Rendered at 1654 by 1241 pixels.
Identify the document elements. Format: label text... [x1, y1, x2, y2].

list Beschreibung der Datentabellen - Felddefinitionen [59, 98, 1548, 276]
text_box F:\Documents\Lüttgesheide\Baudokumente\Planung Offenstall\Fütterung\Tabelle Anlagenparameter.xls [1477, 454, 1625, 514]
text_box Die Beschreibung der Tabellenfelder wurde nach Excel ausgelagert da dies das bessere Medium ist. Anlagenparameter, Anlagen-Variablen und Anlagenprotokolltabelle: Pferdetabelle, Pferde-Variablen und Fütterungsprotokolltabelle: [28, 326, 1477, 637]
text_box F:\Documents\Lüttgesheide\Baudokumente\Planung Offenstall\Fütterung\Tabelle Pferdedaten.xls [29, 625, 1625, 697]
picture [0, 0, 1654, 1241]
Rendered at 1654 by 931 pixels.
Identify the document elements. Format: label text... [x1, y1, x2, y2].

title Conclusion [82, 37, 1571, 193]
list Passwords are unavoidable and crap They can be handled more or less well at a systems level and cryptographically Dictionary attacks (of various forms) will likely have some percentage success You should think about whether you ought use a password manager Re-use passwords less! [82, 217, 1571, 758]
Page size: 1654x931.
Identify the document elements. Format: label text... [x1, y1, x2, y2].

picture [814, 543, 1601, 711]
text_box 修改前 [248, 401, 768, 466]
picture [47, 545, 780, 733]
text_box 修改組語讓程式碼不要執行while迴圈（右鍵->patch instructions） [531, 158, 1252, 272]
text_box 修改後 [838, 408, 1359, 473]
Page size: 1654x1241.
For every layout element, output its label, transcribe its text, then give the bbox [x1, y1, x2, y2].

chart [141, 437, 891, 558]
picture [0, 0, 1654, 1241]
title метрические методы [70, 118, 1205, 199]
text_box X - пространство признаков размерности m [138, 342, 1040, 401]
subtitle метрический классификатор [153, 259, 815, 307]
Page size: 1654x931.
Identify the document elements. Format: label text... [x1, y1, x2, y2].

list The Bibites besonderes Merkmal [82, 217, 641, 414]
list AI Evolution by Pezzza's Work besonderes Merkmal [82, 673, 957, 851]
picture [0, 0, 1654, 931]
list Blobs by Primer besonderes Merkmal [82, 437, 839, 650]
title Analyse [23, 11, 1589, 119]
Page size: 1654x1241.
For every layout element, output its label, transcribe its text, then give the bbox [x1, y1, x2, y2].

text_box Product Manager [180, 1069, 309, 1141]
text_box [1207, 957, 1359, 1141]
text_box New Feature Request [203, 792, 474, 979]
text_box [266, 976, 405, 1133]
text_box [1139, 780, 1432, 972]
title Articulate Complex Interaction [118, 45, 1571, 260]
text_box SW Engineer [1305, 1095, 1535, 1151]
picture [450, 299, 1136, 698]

◇ ◇ ◇ ◇ ◇ ◇ ◇

■ Requirement: Rewrite the entries from the line with "Rendered at 1654 by 931 pixels." up to and including the line with "title Conclusion [82, 37, 1571, 193]", putting "page elements" in place of "document elements" and leaving everything else as it is. Return only those lines.

■ Expected answer:
Rendered at 1654 by 931 pixels.
Identify the page elements. Format: label text... [x1, y1, x2, y2].

title Conclusion [82, 37, 1571, 193]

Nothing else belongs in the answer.